Calculate scenario data based on route, pipe, operating, and soil data.

Parameters:
  • df_route (pandas.DataFrame) – DataFrame containing route data.

  • df_pipe (pandas.DataFrame) – DataFrame containing pipe data.

  • df_oper (pandas.DataFrame) – DataFrame containing operating data.

  • df_soil (pandas.DataFrame) – DataFrame containing soil data.

Returns:

df – DataFrame containing the calculated scenario data.

Return type:

pandas.DataFrame

Notes

This function merges route, pipe, operating, and soil data to compute various scenario parameters. It calculates various attributes such as lognormal distributions, buckling forces, and section counts.

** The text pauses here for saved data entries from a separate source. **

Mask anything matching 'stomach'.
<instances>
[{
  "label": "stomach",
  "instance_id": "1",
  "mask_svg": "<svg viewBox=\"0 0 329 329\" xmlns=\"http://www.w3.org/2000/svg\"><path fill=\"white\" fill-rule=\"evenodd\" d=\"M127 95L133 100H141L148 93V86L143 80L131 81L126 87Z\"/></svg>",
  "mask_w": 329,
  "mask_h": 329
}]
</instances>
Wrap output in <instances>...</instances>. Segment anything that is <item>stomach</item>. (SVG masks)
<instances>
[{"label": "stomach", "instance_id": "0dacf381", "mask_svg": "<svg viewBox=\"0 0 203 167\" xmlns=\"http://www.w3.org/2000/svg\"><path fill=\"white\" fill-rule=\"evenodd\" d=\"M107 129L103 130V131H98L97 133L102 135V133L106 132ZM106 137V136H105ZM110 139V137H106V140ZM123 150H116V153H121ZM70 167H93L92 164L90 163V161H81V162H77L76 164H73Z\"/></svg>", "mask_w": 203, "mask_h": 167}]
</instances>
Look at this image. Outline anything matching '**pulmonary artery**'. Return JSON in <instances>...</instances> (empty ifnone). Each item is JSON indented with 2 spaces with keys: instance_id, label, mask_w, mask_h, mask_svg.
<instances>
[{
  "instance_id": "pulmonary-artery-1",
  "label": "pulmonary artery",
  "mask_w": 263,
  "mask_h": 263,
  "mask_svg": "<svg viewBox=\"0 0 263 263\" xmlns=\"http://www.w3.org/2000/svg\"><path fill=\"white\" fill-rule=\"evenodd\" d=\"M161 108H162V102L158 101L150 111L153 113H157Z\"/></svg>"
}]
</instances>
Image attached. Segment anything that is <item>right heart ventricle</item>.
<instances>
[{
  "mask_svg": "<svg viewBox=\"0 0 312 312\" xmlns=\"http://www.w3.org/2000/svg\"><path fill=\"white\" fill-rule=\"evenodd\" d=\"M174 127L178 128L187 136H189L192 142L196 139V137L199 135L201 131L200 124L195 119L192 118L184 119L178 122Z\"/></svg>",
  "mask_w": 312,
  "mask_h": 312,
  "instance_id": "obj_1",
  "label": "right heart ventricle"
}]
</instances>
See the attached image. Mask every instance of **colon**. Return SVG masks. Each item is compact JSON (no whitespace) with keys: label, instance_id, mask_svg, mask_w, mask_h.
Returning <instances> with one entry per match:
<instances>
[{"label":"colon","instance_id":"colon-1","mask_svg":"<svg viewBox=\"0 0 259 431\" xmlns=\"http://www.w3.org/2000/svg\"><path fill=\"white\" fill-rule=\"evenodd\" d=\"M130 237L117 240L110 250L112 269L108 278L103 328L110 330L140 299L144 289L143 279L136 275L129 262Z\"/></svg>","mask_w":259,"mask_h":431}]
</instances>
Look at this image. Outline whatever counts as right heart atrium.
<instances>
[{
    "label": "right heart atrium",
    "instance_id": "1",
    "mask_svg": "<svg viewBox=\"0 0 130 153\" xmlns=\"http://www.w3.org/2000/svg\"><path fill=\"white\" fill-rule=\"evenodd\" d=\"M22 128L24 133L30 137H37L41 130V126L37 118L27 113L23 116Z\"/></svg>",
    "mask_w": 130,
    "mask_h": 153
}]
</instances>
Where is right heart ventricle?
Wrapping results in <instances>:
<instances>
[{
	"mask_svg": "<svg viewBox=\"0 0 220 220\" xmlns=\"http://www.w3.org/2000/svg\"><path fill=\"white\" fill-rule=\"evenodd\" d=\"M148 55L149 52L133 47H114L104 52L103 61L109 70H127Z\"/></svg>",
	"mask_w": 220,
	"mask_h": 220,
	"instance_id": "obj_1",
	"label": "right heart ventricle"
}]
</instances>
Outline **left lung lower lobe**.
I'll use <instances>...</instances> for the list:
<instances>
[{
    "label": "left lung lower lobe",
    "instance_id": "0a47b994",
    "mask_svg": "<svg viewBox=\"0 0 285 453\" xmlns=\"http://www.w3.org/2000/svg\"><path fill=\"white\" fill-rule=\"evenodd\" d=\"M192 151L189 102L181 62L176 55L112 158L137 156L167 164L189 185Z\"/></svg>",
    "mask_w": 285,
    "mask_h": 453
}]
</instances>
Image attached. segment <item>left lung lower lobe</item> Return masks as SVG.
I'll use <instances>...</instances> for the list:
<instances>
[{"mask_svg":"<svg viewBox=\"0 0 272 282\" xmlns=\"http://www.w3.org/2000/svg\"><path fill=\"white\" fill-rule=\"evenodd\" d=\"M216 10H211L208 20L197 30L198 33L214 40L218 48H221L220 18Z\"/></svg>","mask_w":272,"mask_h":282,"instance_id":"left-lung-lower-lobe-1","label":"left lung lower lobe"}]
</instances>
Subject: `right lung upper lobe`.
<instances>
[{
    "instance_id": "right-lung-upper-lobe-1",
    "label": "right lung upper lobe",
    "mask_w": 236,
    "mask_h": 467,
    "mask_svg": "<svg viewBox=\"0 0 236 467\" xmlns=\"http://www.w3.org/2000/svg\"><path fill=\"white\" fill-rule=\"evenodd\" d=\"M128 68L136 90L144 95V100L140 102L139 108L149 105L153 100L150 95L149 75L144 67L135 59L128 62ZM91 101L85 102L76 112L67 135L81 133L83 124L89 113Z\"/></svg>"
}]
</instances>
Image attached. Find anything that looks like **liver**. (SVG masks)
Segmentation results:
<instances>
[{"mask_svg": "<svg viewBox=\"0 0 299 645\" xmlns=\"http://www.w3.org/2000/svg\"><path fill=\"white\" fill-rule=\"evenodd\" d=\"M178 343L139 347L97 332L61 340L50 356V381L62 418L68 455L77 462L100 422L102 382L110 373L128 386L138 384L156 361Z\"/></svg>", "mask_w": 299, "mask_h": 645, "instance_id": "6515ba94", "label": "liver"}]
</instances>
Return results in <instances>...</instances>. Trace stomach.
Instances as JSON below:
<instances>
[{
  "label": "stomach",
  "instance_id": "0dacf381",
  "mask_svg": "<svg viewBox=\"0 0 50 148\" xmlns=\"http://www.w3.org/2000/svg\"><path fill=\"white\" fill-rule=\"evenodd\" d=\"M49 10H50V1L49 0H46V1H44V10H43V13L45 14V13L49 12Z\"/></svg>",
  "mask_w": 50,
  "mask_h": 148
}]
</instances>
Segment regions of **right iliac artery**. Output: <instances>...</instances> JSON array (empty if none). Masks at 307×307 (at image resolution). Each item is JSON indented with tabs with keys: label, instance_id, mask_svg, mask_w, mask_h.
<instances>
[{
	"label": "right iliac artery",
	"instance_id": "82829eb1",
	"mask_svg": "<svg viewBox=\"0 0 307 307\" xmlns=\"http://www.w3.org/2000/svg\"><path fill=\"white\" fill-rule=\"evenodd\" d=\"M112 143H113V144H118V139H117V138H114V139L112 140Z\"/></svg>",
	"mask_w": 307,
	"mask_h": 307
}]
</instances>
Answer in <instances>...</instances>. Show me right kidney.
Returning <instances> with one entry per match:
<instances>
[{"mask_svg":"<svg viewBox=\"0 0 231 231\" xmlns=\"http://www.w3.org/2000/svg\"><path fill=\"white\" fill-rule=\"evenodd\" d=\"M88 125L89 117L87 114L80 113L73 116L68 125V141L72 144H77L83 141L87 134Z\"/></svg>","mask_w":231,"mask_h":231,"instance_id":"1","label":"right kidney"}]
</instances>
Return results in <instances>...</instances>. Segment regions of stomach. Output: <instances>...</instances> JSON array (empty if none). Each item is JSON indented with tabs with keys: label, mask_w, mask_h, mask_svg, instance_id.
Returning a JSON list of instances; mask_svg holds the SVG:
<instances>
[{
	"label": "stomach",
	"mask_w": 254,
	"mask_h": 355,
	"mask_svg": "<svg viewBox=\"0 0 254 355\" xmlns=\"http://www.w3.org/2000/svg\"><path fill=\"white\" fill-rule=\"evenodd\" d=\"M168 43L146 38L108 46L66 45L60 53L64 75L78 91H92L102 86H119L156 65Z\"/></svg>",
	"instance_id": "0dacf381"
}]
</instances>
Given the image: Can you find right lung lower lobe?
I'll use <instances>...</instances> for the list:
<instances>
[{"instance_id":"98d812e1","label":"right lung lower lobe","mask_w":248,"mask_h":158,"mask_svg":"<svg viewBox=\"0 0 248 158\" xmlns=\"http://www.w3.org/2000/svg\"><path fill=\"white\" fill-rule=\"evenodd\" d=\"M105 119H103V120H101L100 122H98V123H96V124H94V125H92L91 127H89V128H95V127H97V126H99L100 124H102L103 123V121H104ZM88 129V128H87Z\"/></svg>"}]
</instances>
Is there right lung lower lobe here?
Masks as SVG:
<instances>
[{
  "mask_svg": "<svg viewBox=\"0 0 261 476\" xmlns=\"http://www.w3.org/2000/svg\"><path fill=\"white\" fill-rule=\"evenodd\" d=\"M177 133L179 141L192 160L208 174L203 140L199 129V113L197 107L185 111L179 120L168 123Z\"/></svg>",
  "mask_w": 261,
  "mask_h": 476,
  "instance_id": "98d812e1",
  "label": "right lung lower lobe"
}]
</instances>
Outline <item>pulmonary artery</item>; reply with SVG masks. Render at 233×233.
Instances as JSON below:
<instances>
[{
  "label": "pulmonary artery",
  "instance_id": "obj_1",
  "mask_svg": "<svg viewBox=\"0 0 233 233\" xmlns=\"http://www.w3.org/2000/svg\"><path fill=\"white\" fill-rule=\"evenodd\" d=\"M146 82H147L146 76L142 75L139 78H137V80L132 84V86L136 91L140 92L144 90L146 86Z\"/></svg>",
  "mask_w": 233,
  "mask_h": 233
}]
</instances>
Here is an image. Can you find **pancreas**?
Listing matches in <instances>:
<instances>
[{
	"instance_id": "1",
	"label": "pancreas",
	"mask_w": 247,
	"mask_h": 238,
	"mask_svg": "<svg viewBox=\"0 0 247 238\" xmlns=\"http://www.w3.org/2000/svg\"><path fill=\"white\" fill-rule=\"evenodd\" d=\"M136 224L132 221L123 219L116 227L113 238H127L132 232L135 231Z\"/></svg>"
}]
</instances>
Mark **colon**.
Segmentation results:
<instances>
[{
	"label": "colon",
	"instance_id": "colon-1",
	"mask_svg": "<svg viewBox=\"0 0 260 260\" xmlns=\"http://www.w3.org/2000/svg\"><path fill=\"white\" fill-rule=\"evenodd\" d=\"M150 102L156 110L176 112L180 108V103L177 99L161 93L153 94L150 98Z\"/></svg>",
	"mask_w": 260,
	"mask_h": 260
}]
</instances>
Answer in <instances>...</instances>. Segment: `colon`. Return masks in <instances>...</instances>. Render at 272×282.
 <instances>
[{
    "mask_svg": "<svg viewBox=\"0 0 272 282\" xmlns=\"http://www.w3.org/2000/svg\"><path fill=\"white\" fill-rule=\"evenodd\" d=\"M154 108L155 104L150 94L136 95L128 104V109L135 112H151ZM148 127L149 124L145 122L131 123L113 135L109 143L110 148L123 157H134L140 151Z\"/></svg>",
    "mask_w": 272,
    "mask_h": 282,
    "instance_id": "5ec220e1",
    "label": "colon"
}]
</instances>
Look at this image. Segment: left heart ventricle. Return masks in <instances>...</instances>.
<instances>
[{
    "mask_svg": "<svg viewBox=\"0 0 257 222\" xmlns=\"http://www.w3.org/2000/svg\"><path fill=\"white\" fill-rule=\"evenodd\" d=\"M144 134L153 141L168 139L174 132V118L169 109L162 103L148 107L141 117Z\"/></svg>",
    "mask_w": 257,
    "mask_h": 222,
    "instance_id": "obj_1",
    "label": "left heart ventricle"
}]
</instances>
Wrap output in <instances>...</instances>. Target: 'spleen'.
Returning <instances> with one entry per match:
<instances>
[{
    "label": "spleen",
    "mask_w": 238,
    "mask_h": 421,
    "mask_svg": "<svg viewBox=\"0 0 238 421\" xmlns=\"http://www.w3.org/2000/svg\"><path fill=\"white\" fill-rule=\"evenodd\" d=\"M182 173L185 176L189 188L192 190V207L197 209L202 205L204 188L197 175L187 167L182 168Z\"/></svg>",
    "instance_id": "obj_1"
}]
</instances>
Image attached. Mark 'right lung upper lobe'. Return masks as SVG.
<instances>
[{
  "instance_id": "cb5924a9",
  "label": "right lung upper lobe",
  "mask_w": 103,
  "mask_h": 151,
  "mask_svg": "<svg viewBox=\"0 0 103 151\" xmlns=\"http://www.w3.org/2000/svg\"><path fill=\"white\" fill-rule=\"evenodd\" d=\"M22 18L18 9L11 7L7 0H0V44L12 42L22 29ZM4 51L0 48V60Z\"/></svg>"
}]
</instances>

The resulting DataFrame includes a subset of calculated columns and is filled with 0 for missing values.

buckpy.buckpy_preprocessing.calc_soil_data(df, pipeline_set)[source]#

Calculate soil data and axial and lateral friction factor distributions and assign them to DataFrame columns.

Parameters:
  • df (pandas.DataFrame) – DataFrame containing soil data.

  • pipeline_set (str) – Identifier of the pipeline set.

Returns:

df – DataFrame containing soil data and calculated friction factor distributions.

Return type:

pandas.DataFrame

Notes

This function filters df DataFrame based on pipeline_set value. It computes lognormal distributions for axial and lateral friction factors and assigns them to DataFrame columns.

buckpy.buckpy_preprocessing.import_scenario(work_dir, file_name, pipeline_id, scenario_no, bl_verbose=False)[source]#

Import scenario data from an Excel file and preprocess it.

Parameters:
  • work_dir (str) – Directory where the Excel file is located.

  • file_name (str) – Name of the Excel file.

  • pipeline_id (str) – Identifier of the pipeline.

  • scenario_no (int) – Identifier of the scenario.

Returns:

  • df_scen (pandas.DataFrame) – Dataframe containing the scenario data

  • np_distr (numpy.ndarray) – Array containing the friction factor distributions

  • np_scen (numpy.ndarray) – Array containing the scenario data

  • np_ends (numpy.ndarray) – Array containing the end boundary conditions

  • df_pp (pandas.DataFrame) – Array containing the post-processing data

  • n_sim (int) – Number of simulations

Notes

This function reads scenario data from an Excel file and preprocesses it. It extracts layout, pipeline, and loadcase sets, and the number of simulations from the Excel file. Postprocesses route, pipe, operating, soil, and scenario data. Processes post-processing sets and defines the NumPy arrays for Monte Carlo Simulations.

Parameters:

bl_verbose (boolean, optional) – True if intermediate printouts are required (False by default).